A0467 Entreprises et Numérique: un long chassé-croisé

Dans la lignée du livre "Des Tabulatrices aux Tablettes", (Editions Cigref-Nuvis) il est intéressant d'étudier au fil des années les positions relatives de l'informatique et de l'entreprise. Voici un début d'analyse.

On constate des aller-et retours permanents: l'informatique se développe ou innove  alternativement à l'intérieur et à l'extérieur de l'entreprise.

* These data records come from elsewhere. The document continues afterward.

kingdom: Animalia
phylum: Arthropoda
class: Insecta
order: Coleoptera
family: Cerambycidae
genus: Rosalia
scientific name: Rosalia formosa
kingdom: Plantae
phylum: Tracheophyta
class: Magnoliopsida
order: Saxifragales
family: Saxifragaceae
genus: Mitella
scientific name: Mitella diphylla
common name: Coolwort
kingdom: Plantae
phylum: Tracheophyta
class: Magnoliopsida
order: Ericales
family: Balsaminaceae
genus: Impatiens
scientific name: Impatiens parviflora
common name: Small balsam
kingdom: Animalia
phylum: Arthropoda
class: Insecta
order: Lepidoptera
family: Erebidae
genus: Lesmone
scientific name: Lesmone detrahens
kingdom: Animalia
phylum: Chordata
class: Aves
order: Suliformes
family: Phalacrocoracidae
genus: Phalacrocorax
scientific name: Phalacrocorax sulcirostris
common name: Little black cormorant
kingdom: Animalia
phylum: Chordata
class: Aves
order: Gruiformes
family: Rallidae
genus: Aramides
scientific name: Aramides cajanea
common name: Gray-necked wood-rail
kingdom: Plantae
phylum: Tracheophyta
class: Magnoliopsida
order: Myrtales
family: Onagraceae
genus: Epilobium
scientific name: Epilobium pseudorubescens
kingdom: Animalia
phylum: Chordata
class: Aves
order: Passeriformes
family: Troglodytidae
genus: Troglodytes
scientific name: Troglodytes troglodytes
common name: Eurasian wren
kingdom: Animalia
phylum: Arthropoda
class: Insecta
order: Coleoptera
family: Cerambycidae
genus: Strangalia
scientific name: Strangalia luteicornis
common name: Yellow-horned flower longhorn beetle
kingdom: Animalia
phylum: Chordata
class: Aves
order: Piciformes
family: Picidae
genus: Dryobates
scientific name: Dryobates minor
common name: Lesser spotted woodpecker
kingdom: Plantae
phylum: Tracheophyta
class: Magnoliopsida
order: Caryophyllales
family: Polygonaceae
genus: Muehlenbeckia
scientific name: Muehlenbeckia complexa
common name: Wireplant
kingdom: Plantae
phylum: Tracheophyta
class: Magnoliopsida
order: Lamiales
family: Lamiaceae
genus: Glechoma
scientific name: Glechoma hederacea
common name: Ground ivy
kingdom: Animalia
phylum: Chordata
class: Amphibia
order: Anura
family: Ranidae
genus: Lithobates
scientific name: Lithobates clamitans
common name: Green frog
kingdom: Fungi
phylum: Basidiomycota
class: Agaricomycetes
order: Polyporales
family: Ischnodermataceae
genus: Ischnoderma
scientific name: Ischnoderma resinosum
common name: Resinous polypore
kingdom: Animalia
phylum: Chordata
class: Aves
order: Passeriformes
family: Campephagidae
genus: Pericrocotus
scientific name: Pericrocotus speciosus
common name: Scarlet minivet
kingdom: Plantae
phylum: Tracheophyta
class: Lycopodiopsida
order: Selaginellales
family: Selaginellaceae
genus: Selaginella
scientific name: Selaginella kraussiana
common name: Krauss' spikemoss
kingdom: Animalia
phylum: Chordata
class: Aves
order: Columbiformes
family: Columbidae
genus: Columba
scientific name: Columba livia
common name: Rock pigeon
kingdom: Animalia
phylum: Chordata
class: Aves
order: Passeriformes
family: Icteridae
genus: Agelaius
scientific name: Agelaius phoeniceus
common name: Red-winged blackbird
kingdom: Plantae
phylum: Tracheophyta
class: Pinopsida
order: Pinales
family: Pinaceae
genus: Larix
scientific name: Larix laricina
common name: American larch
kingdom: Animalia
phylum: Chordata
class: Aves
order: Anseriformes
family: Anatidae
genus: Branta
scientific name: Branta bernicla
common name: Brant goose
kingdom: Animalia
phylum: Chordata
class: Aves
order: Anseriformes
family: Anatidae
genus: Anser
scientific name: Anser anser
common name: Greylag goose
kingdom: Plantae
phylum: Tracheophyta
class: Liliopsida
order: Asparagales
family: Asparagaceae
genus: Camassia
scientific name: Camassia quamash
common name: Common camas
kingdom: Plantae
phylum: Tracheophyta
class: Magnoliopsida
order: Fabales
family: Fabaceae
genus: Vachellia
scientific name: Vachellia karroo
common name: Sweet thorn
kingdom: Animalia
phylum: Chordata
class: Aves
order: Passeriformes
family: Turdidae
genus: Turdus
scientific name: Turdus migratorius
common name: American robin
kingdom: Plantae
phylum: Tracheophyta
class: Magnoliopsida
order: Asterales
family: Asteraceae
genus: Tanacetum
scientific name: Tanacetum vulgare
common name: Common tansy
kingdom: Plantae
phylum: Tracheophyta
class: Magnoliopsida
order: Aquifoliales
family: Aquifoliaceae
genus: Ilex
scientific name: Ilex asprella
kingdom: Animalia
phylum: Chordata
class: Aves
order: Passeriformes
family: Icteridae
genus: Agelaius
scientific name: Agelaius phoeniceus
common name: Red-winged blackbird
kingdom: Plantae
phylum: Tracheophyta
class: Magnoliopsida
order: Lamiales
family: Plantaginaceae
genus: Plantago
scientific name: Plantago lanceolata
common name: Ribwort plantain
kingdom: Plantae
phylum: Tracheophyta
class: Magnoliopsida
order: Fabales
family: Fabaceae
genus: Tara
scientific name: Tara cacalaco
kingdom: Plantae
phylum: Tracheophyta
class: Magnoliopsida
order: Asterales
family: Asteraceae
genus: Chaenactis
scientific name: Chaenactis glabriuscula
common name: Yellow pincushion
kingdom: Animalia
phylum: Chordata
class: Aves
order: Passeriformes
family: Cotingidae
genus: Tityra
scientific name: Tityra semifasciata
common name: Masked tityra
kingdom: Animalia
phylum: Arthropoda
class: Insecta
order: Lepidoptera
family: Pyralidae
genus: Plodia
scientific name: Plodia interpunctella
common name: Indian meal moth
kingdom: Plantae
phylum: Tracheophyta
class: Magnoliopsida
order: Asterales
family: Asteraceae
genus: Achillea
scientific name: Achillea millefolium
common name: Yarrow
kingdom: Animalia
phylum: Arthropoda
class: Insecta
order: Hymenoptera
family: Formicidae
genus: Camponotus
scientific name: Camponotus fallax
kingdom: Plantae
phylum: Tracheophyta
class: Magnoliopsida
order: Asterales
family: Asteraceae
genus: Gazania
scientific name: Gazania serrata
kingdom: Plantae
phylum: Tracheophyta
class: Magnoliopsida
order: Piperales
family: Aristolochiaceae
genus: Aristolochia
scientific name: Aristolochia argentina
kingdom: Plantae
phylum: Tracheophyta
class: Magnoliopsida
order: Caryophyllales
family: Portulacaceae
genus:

Epoque de la mécanographie:

Le traitement de l'information se développe à l'intérieur des entreprises

Seconde guerre mondiale

L'informatique progresse dans les laboratoires  scientifiques américains pour le projet Manhattan

Fin des années 1950, début des années 1980

L'informatique entre  doucement dans l'entreprise puis s'y développe avec vigueur

Arrivée des ordinateurs personnels (Apple, Atari ...)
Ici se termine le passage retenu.